## Questions on the material
1. Copy the part of the DVC tutorial that begins with "git clone <repository-url>" and ends after "the project root.". Change every "remote storage" in it to "backup storage".
2. In the DVC tutorial, which two directories of the dataset are kept after the others are removed?

## Page excerpt
○ ○ ○ ○ ○

Skip to content

Data Version Control with DVC

Download the Plant Village classification dataset from Kaggle. Extract the downloaded zip file and place the extracted folder in the root directory of this project. The extracted folder should be named PlantVillage.

The data would look something like:

PlantVillage
├── Potato___Early_blight
├── Potato___Late_blight
├── Potato___healthy
├── Tomato___Bacterial_spot
├── ...
├── 

In this project, we will only use 2 classes of the dataset for simplicity. Remove all directories except Pepper__bell___Bacterial_spot and Pepper__bell___healthy. The final structure of the data should look like:

PlantVillage
├── Pepper__bell___Bacterial_spot
├── Pepper__bell___healthy

Initialize DVC in the project directory

To track the data with DVC, we need to initialize DVC in the project directory. Run the following command in the terminal:

dvc init # Initialize DVC in the project directory and stages the changes to Git
git commit -m "Initialize DVC" # Commit the changes to Git

This command should create a .dvc directory in the project root, which contains the DVC configuration files.

.dvc
├── config
├── .gitignore

Add the data to DVC

To add the data to DVC, run the following command in the terminal:

dvc add PlantVillage # Add the data to DVC
git commit -m "Add PlantVillage dataset to DVC" # Commit the changes to Git
git push # Push the changes to the remote repository

This command will create the following files in the project root:

├── PlantVillage.dvc # DVC file that tracks the PlantVillage directory
├──.dvc/
    ├── config
    ├── .gitignore
    ├── cache/
        ├── md5/
        ├── ... # md5 hashes of the files in the PlantVillage directory

Add remote to the DVC repository

To store the data remotely, we need to add a remote to the DVC repository. In this example, we will use Google Drive as the remote storage. Run the following command in the terminal:

dvc remote add -d myremote /tmp # In this case we use the Unix temporary directory as the remote storage
dvc push # Push the data to the remote storage

Tracking changes to the data

DVC allows us to track changes to the data over time. If we make any changes to the data, we can run the following command to update the DVC tracking:

dvc add PlantVillage # Update the DVC tracking for the PlantVillage directory
git commit -m "Update PlantVillage dataset" # Commit the changes to Git
git push # Push the changes to the remote repository
dvc push # Push the updated data to the remote storage

Pulling data from the remote storage

If we want to pull the data from the remote storage to a new machine, we can run the following command in the terminal:

git clone <repository-url> # Clone the repository to the new machine
cd <repository-name> # Change to the project directory
dvc pull # Pull the data from the remote storage

This command will download the data from the remote storage and place it in the PlantVillage directory in the project root.

○ ○ ○ ○ ○

## Recorded information
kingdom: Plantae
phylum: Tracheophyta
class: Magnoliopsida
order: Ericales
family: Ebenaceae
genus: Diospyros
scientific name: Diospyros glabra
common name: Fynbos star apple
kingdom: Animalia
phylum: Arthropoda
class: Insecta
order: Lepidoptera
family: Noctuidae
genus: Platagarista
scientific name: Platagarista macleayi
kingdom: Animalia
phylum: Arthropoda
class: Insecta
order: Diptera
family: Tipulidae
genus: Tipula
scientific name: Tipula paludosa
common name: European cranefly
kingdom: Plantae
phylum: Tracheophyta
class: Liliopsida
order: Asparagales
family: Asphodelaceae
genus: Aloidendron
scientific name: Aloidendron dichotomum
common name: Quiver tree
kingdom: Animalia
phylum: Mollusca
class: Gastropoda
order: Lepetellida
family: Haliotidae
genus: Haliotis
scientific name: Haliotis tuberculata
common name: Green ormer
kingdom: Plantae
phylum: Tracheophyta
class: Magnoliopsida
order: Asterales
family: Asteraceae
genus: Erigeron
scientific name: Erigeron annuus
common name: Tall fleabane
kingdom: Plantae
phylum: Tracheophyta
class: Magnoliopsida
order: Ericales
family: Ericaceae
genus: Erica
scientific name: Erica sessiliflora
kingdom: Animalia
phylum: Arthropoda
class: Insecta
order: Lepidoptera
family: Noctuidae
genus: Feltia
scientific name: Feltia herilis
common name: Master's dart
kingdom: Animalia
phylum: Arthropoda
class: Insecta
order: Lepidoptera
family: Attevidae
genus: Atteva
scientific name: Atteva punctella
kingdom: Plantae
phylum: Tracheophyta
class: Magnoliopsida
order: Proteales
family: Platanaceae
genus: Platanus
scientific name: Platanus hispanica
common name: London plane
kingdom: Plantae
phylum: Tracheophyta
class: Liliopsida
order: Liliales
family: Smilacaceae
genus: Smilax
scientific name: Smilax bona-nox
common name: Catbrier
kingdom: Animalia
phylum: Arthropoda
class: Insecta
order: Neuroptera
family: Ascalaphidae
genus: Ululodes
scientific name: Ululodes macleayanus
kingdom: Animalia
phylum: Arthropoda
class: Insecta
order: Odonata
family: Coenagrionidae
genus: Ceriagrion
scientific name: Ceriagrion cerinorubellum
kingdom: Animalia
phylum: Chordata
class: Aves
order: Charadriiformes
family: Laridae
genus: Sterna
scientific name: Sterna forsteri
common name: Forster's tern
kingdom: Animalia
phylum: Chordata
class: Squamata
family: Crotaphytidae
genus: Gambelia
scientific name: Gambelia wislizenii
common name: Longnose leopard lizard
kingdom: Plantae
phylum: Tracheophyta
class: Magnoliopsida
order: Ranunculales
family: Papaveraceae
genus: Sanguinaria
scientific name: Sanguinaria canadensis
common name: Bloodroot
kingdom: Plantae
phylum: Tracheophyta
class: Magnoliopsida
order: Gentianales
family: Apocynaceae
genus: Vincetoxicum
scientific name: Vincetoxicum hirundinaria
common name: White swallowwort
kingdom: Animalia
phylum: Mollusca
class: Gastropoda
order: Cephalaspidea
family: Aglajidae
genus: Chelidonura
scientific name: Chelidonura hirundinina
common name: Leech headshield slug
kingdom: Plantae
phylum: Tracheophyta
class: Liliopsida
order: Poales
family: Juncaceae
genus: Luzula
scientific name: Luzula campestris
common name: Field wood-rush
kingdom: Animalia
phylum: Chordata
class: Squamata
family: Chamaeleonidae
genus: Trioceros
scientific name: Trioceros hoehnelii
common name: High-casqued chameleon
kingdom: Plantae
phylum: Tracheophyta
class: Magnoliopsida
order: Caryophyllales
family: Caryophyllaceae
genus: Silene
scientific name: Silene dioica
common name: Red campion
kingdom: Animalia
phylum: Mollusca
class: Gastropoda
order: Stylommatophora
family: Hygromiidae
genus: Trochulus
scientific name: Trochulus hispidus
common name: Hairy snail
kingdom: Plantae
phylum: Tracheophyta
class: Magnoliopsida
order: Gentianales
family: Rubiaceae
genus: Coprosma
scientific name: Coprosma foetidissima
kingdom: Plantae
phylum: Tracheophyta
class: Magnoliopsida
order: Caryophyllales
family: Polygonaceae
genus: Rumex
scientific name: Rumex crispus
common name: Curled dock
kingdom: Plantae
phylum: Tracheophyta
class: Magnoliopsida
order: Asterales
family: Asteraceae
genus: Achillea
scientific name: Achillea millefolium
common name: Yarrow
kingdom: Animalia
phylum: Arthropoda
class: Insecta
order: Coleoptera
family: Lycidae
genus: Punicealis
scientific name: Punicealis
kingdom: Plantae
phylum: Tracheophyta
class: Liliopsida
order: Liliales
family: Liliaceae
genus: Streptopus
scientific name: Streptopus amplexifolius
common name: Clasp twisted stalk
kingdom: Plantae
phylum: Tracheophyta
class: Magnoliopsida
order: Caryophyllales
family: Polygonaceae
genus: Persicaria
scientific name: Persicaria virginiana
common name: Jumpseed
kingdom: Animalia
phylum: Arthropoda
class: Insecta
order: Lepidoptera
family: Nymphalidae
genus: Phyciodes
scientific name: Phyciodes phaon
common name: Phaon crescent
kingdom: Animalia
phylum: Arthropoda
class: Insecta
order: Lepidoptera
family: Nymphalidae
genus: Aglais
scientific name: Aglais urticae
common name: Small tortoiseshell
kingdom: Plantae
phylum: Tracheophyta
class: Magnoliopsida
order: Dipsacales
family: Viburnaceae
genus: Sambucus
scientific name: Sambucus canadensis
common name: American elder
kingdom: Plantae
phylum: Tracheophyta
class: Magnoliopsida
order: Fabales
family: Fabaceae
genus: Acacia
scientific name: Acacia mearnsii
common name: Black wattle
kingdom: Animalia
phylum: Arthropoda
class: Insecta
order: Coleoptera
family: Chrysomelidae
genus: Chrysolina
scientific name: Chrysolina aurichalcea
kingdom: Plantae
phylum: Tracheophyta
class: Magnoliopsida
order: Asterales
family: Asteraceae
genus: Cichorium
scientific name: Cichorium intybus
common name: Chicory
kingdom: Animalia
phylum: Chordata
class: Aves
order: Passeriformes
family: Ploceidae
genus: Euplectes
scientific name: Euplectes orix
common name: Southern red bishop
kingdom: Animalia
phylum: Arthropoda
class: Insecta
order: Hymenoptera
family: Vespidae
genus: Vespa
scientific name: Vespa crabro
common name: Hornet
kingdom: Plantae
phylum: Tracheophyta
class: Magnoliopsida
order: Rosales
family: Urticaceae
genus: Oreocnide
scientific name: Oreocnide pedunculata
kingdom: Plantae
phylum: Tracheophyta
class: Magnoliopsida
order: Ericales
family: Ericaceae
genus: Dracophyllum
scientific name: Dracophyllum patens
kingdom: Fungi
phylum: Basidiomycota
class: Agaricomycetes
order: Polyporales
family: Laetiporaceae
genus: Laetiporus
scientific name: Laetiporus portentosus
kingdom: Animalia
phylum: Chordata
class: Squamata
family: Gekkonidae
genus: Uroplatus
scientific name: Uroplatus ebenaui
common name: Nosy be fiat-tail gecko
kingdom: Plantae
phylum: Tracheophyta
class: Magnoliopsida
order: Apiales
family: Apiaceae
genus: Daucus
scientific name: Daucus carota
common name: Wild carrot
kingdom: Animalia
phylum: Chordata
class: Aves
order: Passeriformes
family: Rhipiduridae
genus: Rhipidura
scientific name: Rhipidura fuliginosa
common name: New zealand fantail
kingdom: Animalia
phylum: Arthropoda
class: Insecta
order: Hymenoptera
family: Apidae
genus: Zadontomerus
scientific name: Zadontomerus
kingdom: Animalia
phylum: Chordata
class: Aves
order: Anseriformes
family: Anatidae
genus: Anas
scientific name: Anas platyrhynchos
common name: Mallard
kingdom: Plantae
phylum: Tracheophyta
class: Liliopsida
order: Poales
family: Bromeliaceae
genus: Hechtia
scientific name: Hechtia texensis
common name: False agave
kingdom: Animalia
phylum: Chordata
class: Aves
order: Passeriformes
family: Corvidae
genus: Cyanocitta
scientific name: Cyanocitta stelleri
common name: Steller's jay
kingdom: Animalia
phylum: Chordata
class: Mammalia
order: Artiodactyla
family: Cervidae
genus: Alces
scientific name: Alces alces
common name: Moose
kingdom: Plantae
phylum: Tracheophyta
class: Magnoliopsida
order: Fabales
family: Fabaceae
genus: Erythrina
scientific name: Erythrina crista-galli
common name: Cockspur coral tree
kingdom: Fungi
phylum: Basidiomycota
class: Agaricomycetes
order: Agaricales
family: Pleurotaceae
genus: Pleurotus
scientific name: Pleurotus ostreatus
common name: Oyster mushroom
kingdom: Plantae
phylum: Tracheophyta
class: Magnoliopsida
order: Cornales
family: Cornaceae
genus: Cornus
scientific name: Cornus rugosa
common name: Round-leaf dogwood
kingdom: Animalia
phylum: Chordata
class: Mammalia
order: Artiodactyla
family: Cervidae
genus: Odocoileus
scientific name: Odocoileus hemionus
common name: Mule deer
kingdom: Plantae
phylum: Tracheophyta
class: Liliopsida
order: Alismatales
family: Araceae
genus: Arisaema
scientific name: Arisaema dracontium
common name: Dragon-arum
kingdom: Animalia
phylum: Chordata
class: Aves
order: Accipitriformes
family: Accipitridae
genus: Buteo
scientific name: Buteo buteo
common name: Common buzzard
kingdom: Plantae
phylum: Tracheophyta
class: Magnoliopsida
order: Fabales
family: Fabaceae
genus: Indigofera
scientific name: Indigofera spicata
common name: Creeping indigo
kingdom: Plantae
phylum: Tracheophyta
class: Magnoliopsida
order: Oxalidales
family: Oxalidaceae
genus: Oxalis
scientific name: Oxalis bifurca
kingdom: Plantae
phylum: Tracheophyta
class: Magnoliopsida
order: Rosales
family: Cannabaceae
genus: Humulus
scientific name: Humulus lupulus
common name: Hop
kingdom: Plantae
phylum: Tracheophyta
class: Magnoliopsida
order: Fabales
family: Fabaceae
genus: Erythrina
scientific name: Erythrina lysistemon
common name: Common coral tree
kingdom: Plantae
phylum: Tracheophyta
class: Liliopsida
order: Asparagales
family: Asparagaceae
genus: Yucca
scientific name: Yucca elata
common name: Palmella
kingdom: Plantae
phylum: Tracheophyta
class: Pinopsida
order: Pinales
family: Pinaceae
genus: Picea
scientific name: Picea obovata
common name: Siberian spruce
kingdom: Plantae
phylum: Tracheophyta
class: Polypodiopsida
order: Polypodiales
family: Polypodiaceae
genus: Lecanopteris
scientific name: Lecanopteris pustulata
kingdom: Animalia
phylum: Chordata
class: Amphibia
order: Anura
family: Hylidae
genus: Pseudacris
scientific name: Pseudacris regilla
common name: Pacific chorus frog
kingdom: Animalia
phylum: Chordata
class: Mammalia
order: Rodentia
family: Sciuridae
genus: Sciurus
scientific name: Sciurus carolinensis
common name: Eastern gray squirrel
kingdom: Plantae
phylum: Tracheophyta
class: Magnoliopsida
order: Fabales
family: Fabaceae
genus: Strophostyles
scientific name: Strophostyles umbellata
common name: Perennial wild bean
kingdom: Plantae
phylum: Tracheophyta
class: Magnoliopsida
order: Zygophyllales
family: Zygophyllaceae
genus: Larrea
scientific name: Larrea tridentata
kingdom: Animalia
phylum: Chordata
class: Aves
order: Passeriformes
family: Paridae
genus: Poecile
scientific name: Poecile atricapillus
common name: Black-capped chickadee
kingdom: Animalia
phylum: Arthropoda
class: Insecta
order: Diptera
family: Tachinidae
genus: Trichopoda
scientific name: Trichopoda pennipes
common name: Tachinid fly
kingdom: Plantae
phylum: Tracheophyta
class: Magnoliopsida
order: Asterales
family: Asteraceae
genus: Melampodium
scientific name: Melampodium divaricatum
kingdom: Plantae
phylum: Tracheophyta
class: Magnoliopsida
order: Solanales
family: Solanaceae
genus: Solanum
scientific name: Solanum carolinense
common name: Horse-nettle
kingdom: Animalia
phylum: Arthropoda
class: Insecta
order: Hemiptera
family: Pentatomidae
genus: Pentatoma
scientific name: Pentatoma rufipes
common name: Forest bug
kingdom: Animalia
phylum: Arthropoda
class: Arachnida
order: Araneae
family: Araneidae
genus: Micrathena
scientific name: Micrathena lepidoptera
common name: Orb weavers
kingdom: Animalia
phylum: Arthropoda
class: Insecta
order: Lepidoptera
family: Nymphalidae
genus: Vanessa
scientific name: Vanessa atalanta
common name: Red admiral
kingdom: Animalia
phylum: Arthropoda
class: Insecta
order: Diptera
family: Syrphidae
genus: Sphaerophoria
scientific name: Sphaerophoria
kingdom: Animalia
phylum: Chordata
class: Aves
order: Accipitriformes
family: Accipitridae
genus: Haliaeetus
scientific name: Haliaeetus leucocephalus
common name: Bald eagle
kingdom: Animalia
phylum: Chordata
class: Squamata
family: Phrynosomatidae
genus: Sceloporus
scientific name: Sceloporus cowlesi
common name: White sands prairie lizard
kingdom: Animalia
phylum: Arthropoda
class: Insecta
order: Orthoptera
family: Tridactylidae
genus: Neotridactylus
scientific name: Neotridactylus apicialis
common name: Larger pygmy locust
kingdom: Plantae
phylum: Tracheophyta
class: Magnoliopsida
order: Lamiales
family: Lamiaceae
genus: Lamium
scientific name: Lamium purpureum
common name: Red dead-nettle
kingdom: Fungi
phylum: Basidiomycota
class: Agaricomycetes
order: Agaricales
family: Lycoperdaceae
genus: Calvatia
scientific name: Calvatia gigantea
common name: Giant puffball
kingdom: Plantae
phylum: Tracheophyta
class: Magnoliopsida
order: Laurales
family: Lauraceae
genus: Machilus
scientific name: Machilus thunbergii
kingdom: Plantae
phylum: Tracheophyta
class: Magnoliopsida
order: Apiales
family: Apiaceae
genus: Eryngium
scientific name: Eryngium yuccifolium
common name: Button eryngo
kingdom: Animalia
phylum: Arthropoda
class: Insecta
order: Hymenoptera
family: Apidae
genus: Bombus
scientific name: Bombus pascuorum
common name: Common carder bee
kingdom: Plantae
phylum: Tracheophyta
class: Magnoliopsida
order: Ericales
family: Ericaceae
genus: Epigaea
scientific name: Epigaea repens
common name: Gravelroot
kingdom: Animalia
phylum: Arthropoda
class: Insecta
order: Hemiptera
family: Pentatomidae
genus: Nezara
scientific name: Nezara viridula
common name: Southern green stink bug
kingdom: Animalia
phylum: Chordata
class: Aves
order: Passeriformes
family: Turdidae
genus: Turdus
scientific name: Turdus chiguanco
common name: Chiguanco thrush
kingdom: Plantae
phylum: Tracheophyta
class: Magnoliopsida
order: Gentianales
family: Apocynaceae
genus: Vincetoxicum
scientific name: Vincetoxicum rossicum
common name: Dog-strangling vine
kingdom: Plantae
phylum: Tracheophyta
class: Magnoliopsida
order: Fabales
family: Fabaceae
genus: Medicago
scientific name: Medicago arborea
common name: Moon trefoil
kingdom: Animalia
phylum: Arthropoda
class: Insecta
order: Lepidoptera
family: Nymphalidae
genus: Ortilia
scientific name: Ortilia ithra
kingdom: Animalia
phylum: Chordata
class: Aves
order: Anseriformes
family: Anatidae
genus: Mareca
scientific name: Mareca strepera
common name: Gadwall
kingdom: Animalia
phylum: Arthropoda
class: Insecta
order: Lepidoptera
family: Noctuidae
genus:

○ ○ ○ ○ ○

## Answers given
1.
git clone <repository-url> # Clone the repository to the new machine
cd <repository-name> # Change to the project directory
dvc pull # Pull the data from the backup storage

This command will download the data from the backup storage and place it in the PlantVillage directory in the project root.

2. Pepper__bell___Bacterial_spot and Pepper__bell___healthy